## SET PROBLEM
Rewrite the rows below with every "locality" switched to "site", leaving all other text unchanged.

## MATERIAL PROVIDED
::::::
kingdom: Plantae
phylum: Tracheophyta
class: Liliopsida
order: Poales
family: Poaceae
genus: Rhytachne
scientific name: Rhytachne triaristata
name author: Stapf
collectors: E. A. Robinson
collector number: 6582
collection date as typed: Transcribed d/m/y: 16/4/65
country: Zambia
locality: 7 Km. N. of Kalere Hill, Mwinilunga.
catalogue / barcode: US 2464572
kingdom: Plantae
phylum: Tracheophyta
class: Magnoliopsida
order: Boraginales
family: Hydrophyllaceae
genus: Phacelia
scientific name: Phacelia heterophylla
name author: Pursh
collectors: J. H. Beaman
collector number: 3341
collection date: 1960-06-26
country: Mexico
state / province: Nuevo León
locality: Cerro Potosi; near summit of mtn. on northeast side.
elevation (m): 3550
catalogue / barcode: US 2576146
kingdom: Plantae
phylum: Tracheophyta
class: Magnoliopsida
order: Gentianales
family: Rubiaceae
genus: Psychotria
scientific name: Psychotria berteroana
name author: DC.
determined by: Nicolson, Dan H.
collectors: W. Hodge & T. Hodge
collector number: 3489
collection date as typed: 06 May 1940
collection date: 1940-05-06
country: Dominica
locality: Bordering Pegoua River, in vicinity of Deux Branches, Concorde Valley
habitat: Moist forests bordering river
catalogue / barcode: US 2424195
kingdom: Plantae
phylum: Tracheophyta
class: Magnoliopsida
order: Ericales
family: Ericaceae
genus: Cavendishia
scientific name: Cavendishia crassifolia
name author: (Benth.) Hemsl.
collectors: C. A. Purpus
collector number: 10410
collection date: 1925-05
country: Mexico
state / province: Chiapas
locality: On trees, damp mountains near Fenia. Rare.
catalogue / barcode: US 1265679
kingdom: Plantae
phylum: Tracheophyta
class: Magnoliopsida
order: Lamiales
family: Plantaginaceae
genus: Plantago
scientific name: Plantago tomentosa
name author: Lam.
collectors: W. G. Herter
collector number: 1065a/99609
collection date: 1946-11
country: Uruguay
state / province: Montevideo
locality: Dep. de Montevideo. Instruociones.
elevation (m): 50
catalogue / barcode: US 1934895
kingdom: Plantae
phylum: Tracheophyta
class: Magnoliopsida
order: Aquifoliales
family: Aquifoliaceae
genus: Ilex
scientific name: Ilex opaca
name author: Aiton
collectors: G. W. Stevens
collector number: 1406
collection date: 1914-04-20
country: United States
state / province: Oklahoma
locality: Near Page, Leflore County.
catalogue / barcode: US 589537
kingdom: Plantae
::::::
## RESULT BELOW
kingdom: Plantae
phylum: Tracheophyta
class: Liliopsida
order: Poales
family: Poaceae
genus: Rhytachne
scientific name: Rhytachne triaristata
name author: Stapf
collectors: E. A. Robinson
collector number: 6582
collection date as typed: Transcribed d/m/y: 16/4/65
country: Zambia
site: 7 Km. N. of Kalere Hill, Mwinilunga.
catalogue / barcode: US 2464572
kingdom: Plantae
phylum: Tracheophyta
class: Magnoliopsida
order: Boraginales
family: Hydrophyllaceae
genus: Phacelia
scientific name: Phacelia heterophylla
name author: Pursh
collectors: J. H. Beaman
collector number: 3341
collection date: 1960-06-26
country: Mexico
state / province: Nuevo León
site: Cerro Potosi; near summit of mtn. on northeast side.
elevation (m): 3550
catalogue / barcode: US 2576146
kingdom: Plantae
phylum: Tracheophyta
class: Magnoliopsida
order: Gentianales
family: Rubiaceae
genus: Psychotria
scientific name: Psychotria berteroana
name author: DC.
determined by: Nicolson, Dan H.
collectors: W. Hodge & T. Hodge
collector number: 3489
collection date as typed: 06 May 1940
collection date: 1940-05-06
country: Dominica
site: Bordering Pegoua River, in vicinity of Deux Branches, Concorde Valley
habitat: Moist forests bordering river
catalogue / barcode: US 2424195
kingdom: Plantae
phylum: Tracheophyta
class: Magnoliopsida
order: Ericales
family: Ericaceae
genus: Cavendishia
scientific name: Cavendishia crassifolia
name author: (Benth.) Hemsl.
collectors: C. A. Purpus
collector number: 10410
collection date: 1925-05
country: Mexico
state / province: Chiapas
site: On trees, damp mountains near Fenia. Rare.
catalogue / barcode: US 1265679
kingdom: Plantae
phylum: Tracheophyta
class: Magnoliopsida
order: Lamiales
family: Plantaginaceae
genus: Plantago
scientific name: Plantago tomentosa
name author: Lam.
collectors: W. G. Herter
collector number: 1065a/99609
collection date: 1946-11
country: Uruguay
state / province: Montevideo
site: Dep. de Montevideo. Instruociones.
elevation (m): 50
catalogue / barcode: US 1934895
kingdom: Plantae
phylum: Tracheophyta
class: Magnoliopsida
order: Aquifoliales
family: Aquifoliaceae
genus: Ilex
scientific name: Ilex opaca
name author: Aiton
collectors: G. W. Stevens
collector number: 1406
collection date: 1914-04-20
country: United States
state / province: Oklahoma
site: Near Page, Leflore County.
catalogue / barcode: US 589537
kingdom: Plantae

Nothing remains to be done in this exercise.